Hasta que aquel hombre llegó al pueblo las puertas de las casas nunca se cerraron con llave. Los vecinos las ponían en las cerraduras, eso sí, para que no se les olvidara cogerlas al salir y luego encontrarse conque no podían entrar en casa, que no todos estaban tan ligeros como para andar saltando por las ventanas abiertas o desde los balcones aledaños, pero, desde que llegó aquel hombre al pueblo las cosas cambiaron y la desconfianza y, en algunos, el miedo que generó esa desconfianza, les pusieron “a guardar la viña”, como decían los viejos.
Nadie le conocía de antes ni sabían de dónde venía y solo alguno sabía a qué se dedicaba; no es que fuera mal vestido o desaseado, al contrario, el forastero era pulcro en sus formas y muy educado, saludaba a los del pueblo aún sin conocerles con un “Buenas tardes” o “Buenos días”, dependiendo de la ocasión, y no les miraba a los ojos para no parecer desafiante, salvo que alguno le hablara, no fuera a interpretarse que tenía algo que esconder. Pasaban los días y los viejos que se sentaban al serano seguían callando a su paso y lo miraban ir, y las mujeres que hacían corrillo en la calle cuando iban a comprar cuchicheaban arrimando sus cabezas cuando él saludaba. En una ocasión le pareció que se referían a él como “bohemio” y dudó de que realmente supieran el significado de la palabra y otras veces escuchó palabras sueltas como “raro”, “nuevo” o “artista”, e incluso todas a la vez, en la misma conversación.

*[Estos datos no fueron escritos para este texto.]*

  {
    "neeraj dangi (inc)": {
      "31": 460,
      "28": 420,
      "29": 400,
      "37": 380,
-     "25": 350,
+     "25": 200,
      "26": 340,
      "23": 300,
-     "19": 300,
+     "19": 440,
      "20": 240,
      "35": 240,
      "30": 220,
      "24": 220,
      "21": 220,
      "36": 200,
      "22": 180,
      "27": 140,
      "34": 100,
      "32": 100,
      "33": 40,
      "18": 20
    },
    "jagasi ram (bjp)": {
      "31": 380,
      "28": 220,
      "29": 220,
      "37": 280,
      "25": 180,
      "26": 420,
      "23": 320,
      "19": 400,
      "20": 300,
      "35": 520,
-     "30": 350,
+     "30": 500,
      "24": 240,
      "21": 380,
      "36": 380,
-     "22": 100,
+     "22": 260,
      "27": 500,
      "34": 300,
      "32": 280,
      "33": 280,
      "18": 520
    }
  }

Consciente de lo poco que avanzaba la situación, y ya algo incómodo, el forastero, incapaz de hacerse transparente para pasar desapercibido decidió pasar a la acción. El martes, día de mercadillo en el pueblo, se paseó por la plaza, en plena ebullición, y se codeó, y nunca mejor dicho, con todo el que pudo, y opinó sobre las frutas y las verduras mirando a las mujeres que compraban a su lado, como buscando aprobación a sus comentarios; y el sábado, a eso de las once, se pasó por el comercio del pueblo, uno de esos bazares que funcionan como las cajas de resonancia, y donde lo mismo encuentras unas botas de trabajo que un frigorífico o bacalao seco al peso, y se plantó delante del mostrador y de la señora Pura, que lo esperaba algo desafiante al otro lado, y preguntó en voz bastante alta, para que todo el que estuviera allí, incluso los sordos, que eran mayoría, lo oyeran:
-Buenos días, Pura. ¿Podría decirme si hay ladrones en el pueblo?

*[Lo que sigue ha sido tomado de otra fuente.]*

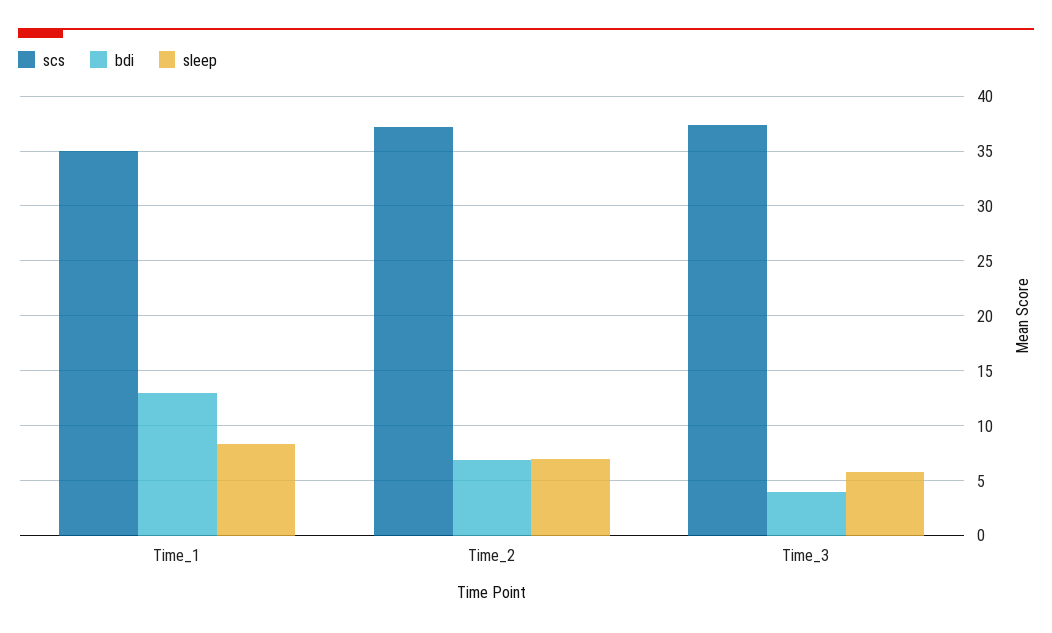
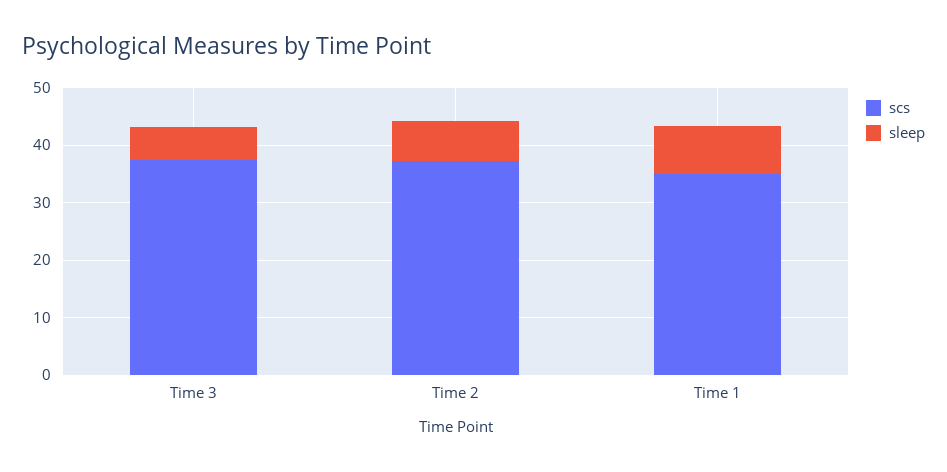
  {
    "scs": {
      "Time_1": 35,
      "Time_2": 37,
      "Time_3": 37
    },
-   "bdi": {
-     "Time_1": 13,
-     "Time_2": 7,
-     "Time_3": 4
-   },
    "sleep": {
      "Time_1": 8,
      "Time_2": 7,
      "Time_3": 6
    }
  }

La cara que puso la señora Pura pasó de la sorpresa al susto en décimas de segundo, miró a ambos lados sin dar crédito a lo que estaba oyendo y con tono elevado por el enfado y para no ser menos que el que el forastero había utilizado, respondió:
-¡¿Cómo dice usted?! ¡Naturalmente que no hay ladrones en el pueblo! Al menos, no entre la gente del pueblo –se atrevió-. ¿Por qué pregunta usted eso? ¿Le han robado, acaso?, y dijo esto último con un puntito de hosquedad.
-No, no, ni mucho menos, no. Es que yo me vine aquí pensando que la gente del pueblo era de confianza y no cierro la puerta de mi casa porque no creo que sea necesario, yo me fío de ustedes… Pero es que, me he dado cuenta de que ustedes sí que cierran las suyas, y ya me he empezado a apurar pensando si ustedes saben algo que yo no sé y si debería preocuparme y protegerme. No sé, a mí ustedes todos me parecen buena gente…- y sonrió con la sonrisa más inocente de que fue capaz.
No hubo necesidad de más conversación, compró una caja de cerillas y un paquete de sal, para disimular, pagó con lo suelto porque la señora Pura todavía no se había recuperado del susto y salió.
El martes siguiente, el forastero, que ya no lo era tanto, se paseó discretamente por el mercadillo y tuvo que responder con una abierta sonrisa al saludo que varias mujeres le dedicaron y Pedro, el alcalde, que, además de alcalde era el marido de la señora Pura y presumía de ser alcalde porque los vecinos lo querían a él, independientemente del partido por el que se presentara, se hizo el encontradizo con él, le dio la bienvenida al pueblo como si acabara de enterarse de su llegada y le ofreció el Hogar del Jubilado por si algún día decidía hacer una exposición con sus cuadros. Y, ya cuando se alejaba, se volvió para decirle, levantando el brazo para llamar su atención:
-¡Ah! Este pueblo es muy tranquilo, ya lo verá usté –dijo “usté”, sin la d final-. Aquí no hace falta ni echar la llave a la puerta…, todos nos conocemos.